The femoral arteries of 42 swine were treated with low pressure balloon inflation either 1x clinical dose (single inflation, 2 mg/mm2 paclitaxel) or 3x dose (2 overlapping DCBs, each with 3 mg/mm2 paclitaxel) or control (uncoated) balloons. We performed histologic analysis of arterial wall and downstream skeletal muscle and coronary band at 7, 30, and 90-days. Scanning electron microscopy (SEM) evaluation of 1x dose DCB and control balloons were performed at 7 and 30-days. Pharmacokinetic analysis comparing other available DCBs (In. Pact and Lutonix) to 1x Ranger DCB was also performed.

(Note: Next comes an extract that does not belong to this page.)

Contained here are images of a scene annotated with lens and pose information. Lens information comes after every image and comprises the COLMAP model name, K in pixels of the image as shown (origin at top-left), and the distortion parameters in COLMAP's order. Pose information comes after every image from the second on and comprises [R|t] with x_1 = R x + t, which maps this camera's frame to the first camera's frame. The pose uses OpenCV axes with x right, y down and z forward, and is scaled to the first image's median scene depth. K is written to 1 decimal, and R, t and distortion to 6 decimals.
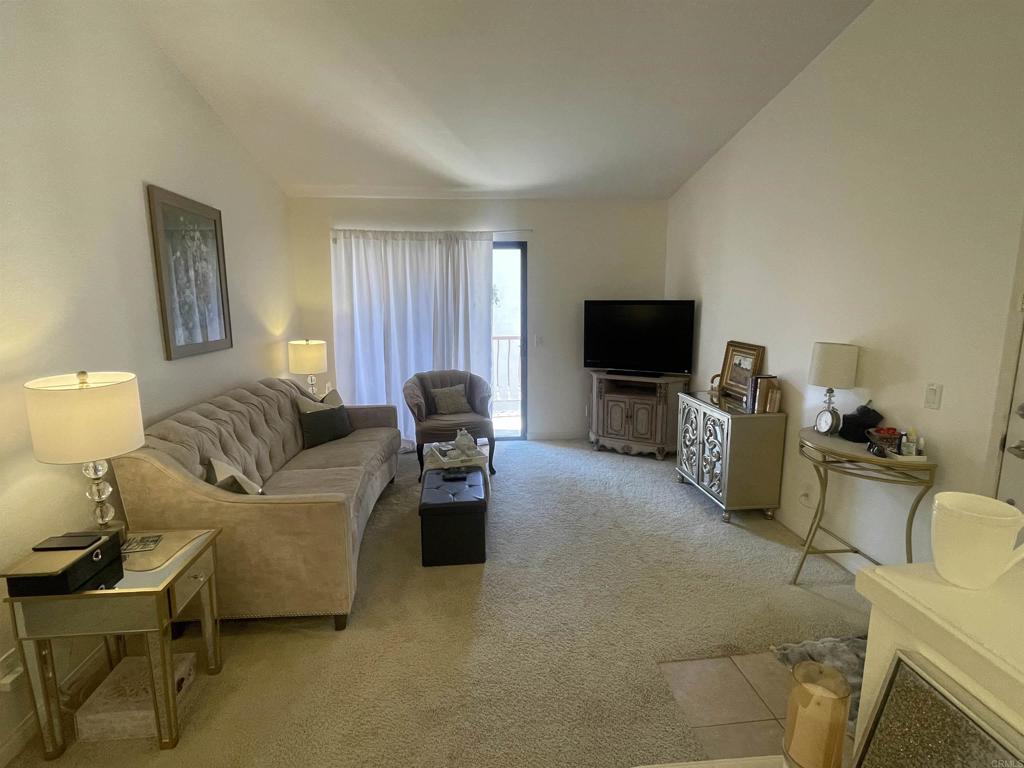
lens RADIAL K [[504.7, 0, 511.8], [0, 504.7, 387.3], [0, 0, 1]] dist [-0.000297, -0.000051]
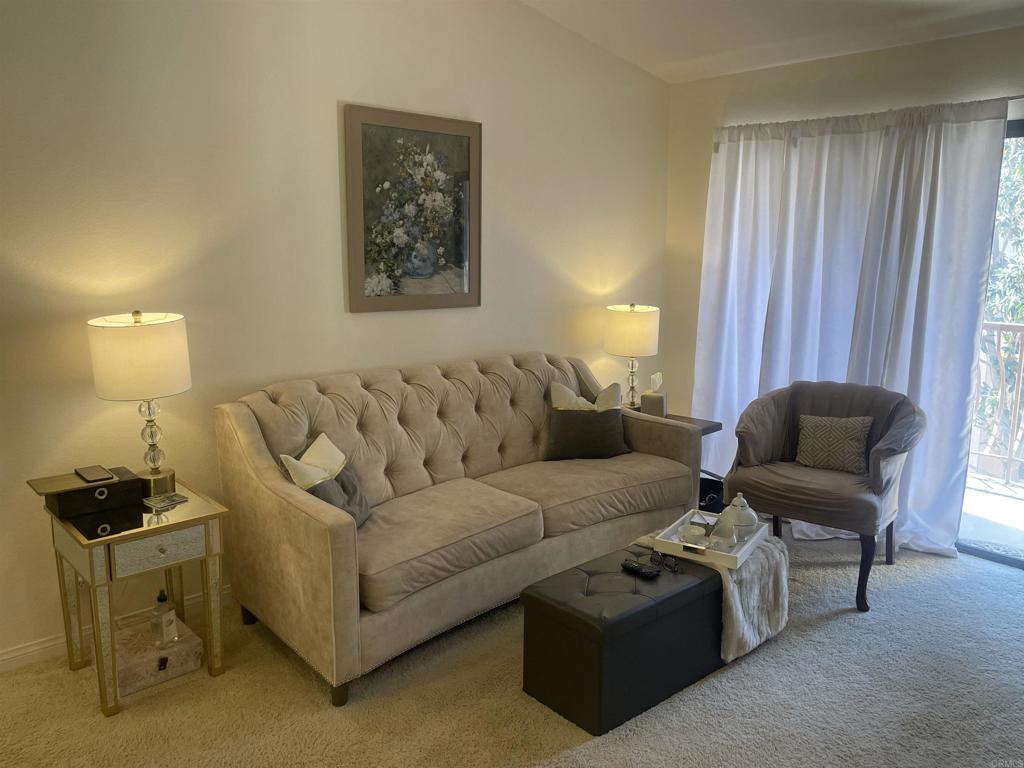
lens RADIAL K [[807.0, 0, 511.0], [0, 807.0, 378.6], [0, 0, 1]] dist [0.058157, -0.017002]
pose [[0.586635, 0.156391, -0.794608, 0.395967], [-0.156145, 0.984609, 0.078509, -0.063527], [0.794656, 0.078018, 0.602026, 0.279183]]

Arterial tissue paclitaxel concentration of Ranger DCB was higher than published Lutonix and similar to In. Pact (Ranger DCB vs. Lutonix vs. In. Pact; 4.73 ng/mg vs. 1.5 ng/mg vs. 8.0 ng/mg at 7-days, 1.37ng/mg vs. 0.34 ng/mg at 42 and 45 days, respectively). Lutonix data was reported at 30 days as 0.3 ng/mg. The 1x treated arteries demonstrated minimal endothelial loss, fibrin deposition, inflammation. % stenosis peaked at 30d and declined thereafter (7- vs. 30- vs. 90-day; 5.5±1.7%, 21.6±12.5%, 15.8±7.5%, respectively). Drug effect showed similar trends (smooth muscle cell [SMC] loss score, 7- vs. 30- vs. 90-day; 0.50±1.07, 1.94±1.27, 1.75±0.60, respectively). In parallel, healing score (medial proteoglycan and collagen deposition) of the treated arteries for 3x dose was significantly greater at 180 days (7- vs. 30- vs. 90-day; 1.8±1.0, 1.8±1.0, 2.3±0.7, respectively). The occurrence of downstream emboli was low in all time points even for 3x DCB groups (7- vs. 30- vs. 90-day; 0.0%, 0.0%, 4.5%, respectively). SEM analysis demonstrated similar endothelialization score for 1x dose and control balloons at both 7- and 30-days.
The findings indicated well balanced drug effect at early phase and healing at late time points, with low occurrence of downstream emboli, consistent with safety of the Ranger DCB.